Work to complete: Keep only the lines of the material below that contain the word "lane". Copy those lines.

Material provided:
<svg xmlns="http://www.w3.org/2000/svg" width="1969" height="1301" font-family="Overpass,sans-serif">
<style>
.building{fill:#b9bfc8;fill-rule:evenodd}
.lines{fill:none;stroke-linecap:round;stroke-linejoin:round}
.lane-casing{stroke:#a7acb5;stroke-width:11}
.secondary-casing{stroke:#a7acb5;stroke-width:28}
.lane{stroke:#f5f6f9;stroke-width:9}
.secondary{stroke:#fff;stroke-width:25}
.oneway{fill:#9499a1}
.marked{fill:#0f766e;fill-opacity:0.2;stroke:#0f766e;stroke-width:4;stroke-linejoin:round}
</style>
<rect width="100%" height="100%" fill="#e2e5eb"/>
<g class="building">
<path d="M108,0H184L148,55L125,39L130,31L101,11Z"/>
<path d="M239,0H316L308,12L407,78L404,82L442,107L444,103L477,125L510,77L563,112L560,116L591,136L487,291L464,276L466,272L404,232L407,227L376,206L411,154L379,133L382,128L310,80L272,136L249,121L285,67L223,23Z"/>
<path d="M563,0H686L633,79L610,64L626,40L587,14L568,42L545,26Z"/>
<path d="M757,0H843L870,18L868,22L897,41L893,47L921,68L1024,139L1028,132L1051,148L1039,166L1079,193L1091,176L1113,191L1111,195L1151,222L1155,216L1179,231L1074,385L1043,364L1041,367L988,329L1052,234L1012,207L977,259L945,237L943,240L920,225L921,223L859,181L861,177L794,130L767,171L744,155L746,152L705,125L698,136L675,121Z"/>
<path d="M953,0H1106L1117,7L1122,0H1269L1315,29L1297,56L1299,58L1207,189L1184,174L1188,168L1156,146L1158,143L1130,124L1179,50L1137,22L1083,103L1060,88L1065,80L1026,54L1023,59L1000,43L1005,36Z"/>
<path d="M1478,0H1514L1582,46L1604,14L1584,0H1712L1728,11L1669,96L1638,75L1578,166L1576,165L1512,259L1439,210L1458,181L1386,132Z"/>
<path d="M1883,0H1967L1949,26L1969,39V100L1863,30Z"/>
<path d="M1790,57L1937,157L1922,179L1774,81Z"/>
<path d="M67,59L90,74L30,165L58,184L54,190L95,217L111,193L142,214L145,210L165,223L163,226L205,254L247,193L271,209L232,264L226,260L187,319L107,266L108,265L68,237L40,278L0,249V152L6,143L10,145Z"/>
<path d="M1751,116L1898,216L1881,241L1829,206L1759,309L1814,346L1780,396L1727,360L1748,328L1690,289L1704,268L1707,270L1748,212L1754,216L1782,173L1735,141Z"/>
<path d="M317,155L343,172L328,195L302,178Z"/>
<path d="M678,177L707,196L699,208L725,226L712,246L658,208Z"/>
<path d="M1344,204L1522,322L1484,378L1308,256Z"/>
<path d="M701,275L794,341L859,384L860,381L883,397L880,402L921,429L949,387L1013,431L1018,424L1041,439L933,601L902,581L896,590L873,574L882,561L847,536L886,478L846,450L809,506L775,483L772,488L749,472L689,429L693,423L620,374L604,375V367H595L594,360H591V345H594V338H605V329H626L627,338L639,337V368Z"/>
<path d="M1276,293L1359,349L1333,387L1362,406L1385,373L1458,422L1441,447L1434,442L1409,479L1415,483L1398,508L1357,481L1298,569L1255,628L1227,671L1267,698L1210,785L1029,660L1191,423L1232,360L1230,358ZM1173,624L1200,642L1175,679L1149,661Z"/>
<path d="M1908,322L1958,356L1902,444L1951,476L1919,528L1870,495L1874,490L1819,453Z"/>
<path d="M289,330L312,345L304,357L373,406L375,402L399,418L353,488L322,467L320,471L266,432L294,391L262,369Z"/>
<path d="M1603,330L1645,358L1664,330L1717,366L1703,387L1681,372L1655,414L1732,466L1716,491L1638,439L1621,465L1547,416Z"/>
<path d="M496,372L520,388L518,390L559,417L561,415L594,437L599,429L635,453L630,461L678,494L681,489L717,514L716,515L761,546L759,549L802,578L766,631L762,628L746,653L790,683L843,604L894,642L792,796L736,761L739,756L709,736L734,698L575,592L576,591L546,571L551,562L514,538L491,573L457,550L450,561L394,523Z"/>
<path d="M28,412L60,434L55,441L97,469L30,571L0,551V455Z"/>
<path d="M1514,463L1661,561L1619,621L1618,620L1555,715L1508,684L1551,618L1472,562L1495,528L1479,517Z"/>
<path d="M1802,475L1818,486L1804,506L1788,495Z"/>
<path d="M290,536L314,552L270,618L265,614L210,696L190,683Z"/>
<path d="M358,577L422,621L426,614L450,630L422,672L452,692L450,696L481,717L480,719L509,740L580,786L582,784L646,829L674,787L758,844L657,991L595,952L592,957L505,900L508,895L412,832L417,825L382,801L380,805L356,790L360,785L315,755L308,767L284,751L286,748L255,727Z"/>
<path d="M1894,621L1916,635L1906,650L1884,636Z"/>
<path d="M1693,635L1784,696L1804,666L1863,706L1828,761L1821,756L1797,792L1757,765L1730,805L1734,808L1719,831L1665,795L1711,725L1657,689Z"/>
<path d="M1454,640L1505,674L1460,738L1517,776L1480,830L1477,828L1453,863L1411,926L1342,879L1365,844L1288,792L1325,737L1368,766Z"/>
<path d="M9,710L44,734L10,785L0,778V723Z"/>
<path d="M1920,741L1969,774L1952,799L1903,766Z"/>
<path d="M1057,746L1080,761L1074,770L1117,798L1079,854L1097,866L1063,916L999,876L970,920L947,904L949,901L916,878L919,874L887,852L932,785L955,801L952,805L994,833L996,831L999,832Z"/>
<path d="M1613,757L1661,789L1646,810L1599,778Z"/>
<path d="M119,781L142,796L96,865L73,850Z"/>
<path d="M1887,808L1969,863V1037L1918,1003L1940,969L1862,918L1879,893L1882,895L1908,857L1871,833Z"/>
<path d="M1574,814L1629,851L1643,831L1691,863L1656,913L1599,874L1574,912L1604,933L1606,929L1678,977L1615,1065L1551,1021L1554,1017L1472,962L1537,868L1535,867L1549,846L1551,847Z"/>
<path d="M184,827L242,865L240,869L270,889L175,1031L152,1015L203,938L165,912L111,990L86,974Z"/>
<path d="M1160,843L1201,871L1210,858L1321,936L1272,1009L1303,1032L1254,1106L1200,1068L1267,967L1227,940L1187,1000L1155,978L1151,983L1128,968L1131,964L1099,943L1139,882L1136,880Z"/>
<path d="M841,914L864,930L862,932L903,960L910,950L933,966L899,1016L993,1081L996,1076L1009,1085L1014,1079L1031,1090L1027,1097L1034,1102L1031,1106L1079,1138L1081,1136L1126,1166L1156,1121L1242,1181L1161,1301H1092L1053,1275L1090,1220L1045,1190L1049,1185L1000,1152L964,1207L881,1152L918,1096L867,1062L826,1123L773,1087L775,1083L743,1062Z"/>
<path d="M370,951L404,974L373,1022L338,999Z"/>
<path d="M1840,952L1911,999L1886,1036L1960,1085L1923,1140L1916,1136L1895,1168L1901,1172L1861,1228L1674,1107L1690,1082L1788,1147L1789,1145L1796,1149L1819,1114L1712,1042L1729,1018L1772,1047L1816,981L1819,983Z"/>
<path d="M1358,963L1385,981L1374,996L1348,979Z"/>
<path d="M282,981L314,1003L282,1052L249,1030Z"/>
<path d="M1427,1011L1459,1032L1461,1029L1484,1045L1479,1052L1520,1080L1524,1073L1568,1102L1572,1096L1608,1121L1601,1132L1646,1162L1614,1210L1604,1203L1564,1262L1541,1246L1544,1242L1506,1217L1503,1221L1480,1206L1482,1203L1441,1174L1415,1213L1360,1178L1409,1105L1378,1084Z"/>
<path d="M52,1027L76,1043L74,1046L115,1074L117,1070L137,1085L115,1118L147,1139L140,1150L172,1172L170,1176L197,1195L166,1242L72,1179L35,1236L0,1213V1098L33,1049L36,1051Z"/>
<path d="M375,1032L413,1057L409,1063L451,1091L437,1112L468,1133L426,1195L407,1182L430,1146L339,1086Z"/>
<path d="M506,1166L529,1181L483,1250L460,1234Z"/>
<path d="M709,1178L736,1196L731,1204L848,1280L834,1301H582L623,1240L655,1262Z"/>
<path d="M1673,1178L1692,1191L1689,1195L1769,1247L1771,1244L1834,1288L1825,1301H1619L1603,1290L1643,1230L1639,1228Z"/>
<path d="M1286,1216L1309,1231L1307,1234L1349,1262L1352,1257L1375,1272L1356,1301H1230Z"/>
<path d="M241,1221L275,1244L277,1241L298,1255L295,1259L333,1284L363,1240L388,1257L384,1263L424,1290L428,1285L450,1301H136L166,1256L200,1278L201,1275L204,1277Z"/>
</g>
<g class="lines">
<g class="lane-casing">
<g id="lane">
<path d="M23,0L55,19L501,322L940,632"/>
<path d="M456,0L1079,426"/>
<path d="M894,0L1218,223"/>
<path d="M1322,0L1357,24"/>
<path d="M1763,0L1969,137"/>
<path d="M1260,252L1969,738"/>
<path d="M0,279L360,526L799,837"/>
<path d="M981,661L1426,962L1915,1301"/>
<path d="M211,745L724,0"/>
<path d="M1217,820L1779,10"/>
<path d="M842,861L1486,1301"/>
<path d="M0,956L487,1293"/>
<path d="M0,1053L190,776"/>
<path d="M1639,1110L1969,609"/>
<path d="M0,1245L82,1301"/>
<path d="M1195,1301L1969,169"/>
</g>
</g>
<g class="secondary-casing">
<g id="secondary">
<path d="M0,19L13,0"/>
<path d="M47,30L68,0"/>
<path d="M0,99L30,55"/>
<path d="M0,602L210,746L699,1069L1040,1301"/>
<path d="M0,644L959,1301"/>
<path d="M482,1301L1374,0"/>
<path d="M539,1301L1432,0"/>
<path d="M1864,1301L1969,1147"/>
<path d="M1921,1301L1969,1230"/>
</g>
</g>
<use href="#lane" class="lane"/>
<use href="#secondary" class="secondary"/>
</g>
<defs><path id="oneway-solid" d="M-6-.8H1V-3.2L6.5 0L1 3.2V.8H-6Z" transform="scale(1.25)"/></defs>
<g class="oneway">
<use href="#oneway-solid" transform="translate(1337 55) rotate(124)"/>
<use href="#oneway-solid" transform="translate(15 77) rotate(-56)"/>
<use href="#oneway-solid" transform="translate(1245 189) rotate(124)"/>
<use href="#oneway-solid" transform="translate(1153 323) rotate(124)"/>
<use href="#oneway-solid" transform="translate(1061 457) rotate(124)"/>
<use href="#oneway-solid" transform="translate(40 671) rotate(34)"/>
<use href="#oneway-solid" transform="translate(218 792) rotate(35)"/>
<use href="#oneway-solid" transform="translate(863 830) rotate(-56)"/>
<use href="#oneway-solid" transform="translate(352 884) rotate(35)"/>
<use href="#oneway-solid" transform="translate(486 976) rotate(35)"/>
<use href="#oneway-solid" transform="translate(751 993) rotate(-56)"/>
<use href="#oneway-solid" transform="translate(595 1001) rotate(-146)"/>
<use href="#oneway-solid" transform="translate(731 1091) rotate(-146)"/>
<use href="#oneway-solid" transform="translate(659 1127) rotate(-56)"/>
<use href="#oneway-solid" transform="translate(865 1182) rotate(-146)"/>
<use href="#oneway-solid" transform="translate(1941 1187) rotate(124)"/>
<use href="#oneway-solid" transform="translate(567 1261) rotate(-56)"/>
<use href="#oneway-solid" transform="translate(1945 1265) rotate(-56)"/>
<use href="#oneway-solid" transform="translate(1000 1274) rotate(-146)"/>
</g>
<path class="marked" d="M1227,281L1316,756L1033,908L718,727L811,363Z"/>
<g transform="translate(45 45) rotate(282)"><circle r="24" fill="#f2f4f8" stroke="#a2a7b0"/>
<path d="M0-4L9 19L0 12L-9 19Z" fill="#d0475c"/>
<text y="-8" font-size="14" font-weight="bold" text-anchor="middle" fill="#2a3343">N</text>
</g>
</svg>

Answer box:
.lane-casing{stroke:#a7acb5;stroke-width:11}
.lane{stroke:#f5f6f9;stroke-width:9}
<g class="lane-casing">
<g id="lane">
<use href="#lane" class="lane"/>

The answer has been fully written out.